[[ Input for this task, beginning ]]

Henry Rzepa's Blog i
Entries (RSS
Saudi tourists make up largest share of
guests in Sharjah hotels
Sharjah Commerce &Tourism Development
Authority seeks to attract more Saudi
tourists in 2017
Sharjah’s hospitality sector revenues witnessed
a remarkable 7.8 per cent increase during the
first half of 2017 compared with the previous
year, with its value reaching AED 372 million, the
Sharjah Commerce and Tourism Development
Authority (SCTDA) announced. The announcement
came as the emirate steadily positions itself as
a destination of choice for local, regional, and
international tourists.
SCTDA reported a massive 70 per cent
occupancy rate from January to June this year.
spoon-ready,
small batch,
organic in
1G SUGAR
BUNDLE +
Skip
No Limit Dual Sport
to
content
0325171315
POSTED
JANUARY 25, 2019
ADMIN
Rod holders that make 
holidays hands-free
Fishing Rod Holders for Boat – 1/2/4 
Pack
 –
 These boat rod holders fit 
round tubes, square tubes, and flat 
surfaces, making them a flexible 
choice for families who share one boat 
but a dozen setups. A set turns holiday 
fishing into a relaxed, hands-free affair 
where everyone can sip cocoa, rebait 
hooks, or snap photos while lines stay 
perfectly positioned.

[[ Input for this task, end ]]

# Job item:
Copy the rows word for word, from the first line of the rows through the line containing "surfaces, making them a flexible", including both of those lines.

# Output for this task:
Henry Rzepa's Blog i
Entries (RSS
Saudi tourists make up largest share of
guests in Sharjah hotels
Sharjah Commerce &Tourism Development
Authority seeks to attract more Saudi
tourists in 2017
Sharjah’s hospitality sector revenues witnessed
a remarkable 7.8 per cent increase during the
first half of 2017 compared with the previous
year, with its value reaching AED 372 million, the
Sharjah Commerce and Tourism Development
Authority (SCTDA) announced. The announcement
came as the emirate steadily positions itself as
a destination of choice for local, regional, and
international tourists.
SCTDA reported a massive 70 per cent
occupancy rate from January to June this year.
spoon-ready,
small batch,
organic in
1G SUGAR
BUNDLE +
Skip
No Limit Dual Sport
to
content
0325171315
POSTED
JANUARY 25, 2019
ADMIN
Rod holders that make 
holidays hands-free
Fishing Rod Holders for Boat – 1/2/4 
Pack
 –
 These boat rod holders fit 
round tubes, square tubes, and flat 
surfaces, making them a flexible 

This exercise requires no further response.